Görev yapmış olduğum kurumların dışında gerçekleştirmiş olduğum bireysel, çift ve aile terapisi toplam seans sayısı Kasım 2021 itibariyle 2741’dir. Bu seansların ilk 250'si üzerinden uluslararası akreditasyonlu süpervizörlerimden süpervizyon almış bulunmaktayım. Bireysel, çift ve aile terapisi süreçleri ve süpervizyon konusundaki detaylı bilgi aşağıda yer almaktadır.
ÇİFT ve AİLE TERAPİSİ (Yüz yüze ve çevrim içi)
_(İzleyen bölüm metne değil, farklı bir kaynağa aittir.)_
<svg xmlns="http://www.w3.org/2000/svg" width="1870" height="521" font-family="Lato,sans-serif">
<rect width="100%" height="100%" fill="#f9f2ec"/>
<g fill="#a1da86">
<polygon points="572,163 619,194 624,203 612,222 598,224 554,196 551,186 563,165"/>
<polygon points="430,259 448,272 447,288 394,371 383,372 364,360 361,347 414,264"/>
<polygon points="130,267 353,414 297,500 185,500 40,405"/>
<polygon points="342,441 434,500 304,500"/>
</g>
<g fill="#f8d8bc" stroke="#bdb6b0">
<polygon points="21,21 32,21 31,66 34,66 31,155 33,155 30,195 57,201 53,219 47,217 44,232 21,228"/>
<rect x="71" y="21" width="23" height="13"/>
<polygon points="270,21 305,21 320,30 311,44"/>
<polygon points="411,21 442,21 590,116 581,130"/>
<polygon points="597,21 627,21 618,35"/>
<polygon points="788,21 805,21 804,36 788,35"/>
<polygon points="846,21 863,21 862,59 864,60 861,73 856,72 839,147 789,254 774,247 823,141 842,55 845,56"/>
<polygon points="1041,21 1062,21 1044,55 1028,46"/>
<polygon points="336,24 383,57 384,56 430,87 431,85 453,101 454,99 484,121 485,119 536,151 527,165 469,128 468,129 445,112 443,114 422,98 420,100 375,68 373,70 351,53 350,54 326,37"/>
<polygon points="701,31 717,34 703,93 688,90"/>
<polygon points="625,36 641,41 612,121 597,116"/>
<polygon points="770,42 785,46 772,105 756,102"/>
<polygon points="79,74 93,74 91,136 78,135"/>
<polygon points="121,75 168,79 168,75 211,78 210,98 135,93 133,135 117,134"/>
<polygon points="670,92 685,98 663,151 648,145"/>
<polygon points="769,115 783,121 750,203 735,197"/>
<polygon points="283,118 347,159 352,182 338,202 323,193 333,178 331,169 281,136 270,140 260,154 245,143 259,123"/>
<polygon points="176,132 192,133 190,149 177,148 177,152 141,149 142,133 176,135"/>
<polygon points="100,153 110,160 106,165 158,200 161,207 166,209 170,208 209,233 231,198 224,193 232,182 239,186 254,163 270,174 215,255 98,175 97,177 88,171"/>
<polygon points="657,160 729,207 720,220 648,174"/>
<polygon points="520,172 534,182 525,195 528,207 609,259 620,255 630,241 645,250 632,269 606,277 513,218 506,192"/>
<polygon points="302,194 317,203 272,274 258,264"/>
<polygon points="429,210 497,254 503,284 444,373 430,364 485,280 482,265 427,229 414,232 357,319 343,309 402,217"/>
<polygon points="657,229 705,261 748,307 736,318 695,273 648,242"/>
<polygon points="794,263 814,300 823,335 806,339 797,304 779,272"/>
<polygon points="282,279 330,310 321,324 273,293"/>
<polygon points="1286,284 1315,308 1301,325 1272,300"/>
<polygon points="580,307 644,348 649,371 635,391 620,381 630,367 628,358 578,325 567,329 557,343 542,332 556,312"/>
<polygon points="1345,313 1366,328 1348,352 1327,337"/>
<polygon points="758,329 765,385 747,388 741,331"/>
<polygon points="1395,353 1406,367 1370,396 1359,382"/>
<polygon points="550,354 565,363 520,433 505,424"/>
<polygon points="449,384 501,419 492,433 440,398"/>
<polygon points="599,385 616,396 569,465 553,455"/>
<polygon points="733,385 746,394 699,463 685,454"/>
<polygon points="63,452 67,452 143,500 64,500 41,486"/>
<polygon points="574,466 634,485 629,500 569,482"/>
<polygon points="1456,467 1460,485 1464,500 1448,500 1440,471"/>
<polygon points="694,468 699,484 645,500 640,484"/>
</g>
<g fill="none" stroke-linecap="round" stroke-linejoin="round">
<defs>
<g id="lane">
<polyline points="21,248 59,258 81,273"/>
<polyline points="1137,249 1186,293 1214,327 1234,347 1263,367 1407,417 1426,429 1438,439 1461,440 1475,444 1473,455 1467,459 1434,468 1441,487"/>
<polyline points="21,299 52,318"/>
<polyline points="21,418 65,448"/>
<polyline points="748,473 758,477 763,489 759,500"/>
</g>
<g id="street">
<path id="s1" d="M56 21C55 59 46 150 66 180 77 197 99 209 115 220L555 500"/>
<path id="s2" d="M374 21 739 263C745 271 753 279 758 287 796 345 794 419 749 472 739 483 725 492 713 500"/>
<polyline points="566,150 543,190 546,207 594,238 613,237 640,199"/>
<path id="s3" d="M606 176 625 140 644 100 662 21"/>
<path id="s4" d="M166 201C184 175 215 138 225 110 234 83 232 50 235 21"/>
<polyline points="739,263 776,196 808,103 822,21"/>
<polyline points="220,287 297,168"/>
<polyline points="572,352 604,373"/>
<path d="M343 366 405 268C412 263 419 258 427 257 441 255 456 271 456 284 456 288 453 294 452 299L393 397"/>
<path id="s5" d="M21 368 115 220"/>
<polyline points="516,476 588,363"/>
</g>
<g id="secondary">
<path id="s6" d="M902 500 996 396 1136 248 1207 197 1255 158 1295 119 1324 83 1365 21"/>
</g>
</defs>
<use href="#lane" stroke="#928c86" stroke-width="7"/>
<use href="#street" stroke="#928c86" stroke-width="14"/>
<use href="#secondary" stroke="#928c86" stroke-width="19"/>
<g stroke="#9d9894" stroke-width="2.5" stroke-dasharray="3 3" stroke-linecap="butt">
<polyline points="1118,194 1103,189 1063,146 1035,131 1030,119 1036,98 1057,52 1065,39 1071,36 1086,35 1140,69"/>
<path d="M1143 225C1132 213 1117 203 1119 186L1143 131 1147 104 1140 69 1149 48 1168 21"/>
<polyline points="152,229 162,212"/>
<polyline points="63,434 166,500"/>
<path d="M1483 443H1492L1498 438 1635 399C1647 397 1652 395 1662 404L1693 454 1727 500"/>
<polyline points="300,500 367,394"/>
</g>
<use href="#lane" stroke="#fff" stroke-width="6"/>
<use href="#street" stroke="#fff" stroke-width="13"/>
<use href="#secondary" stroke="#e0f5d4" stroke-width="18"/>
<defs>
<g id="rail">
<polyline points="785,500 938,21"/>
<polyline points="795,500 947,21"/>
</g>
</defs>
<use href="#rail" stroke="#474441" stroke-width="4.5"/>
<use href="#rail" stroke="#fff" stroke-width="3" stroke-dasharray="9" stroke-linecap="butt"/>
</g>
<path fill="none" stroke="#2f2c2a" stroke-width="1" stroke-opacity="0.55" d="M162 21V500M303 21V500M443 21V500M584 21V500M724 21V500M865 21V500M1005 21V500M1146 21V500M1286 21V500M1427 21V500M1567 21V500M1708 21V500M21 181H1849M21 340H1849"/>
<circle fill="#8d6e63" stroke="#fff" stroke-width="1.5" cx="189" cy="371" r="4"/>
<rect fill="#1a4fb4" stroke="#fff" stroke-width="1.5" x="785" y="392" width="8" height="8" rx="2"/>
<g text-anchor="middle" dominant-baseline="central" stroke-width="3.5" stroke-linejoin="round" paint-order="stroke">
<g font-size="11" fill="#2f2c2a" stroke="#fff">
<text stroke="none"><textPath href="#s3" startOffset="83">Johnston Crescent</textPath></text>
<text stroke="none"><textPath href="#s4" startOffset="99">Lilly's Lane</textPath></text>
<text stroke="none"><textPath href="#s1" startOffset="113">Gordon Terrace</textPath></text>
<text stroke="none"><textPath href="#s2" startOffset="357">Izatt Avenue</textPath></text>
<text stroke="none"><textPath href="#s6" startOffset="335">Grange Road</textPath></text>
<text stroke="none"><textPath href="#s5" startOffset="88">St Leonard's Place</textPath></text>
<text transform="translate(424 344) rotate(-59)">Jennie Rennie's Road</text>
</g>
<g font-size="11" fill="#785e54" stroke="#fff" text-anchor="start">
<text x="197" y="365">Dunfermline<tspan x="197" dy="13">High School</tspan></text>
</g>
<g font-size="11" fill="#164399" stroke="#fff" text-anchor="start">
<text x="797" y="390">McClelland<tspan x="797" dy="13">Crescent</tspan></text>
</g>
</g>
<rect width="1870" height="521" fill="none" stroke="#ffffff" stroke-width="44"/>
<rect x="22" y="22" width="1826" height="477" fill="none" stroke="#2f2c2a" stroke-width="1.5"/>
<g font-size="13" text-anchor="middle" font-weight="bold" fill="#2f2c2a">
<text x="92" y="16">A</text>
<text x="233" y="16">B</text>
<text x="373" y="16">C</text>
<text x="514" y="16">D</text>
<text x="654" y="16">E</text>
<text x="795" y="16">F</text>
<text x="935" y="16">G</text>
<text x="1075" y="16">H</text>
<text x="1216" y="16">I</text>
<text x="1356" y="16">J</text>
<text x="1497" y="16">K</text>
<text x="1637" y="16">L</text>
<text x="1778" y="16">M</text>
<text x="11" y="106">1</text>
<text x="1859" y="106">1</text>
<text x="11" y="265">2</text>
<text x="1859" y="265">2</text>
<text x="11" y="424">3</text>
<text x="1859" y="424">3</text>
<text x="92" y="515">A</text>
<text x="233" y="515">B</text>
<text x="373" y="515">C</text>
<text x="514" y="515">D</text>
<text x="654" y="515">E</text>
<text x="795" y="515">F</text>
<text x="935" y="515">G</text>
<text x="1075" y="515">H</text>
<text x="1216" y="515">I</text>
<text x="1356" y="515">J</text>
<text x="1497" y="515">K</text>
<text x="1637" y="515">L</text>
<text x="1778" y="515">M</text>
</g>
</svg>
Her ne kadar çift ilişkisi dendiğinde akla iki unsurlu bir sistem gelse de, terapi sürecinde ilişkiyi iki yerine üç unsurlu bir sistem olarak ele alıyoruz: birinci birey, ikinci birey ve onların arasındaki ‘ilişki’. Bir çift ile çalışırken her iki bireyin öz benliklerindeki ihtiyaçları keşfetmekle başlıyoruz. Sonrasında bu ihtiyaçların giderilmesi için nasıl bir etkileşim biçimi oluşturulduğuna, yani ilişki döngülerine bakıyoruz. Ardından bu döngülerdeki işlevsiz etmenleri işlevli kılmayı hedefliyoruz. Böylelikle iletişim işlevli hale gelirken, bireylerin öz benliklerindeki ihtiyaçlar da karşılanmış oluyor, yani üç unsurun üçünde de iyileşmeyi sağlamış oluyoruz. Bunu yaparken ‘hangi birey yanlış ya da hatalı’ diye bakmak yerine, ‘nasıl oluyor da bu iki kişi arasındaki ilişki işlevsiz duruma geliyor’ sorusuna odaklanarak süreci yönetiyoruz. Çiftlerle çalıştığımız konular genellikle iletişimsizlik, üst kuşak ebeveynlerle ilgili sorunlar, aldatma, cinsellik üzerine olduğu gibi ayrılma kararı almış olanlarla boşanma süreci ve bu süreçte çocuklarla iletişimin yönetilmesi, ikinci evliliklerde iki sistemin birleşmesi, evlilik öncesi ilişkilerde yeni sistemin oluşturulması gibi konuları da çalışabiliyoruz.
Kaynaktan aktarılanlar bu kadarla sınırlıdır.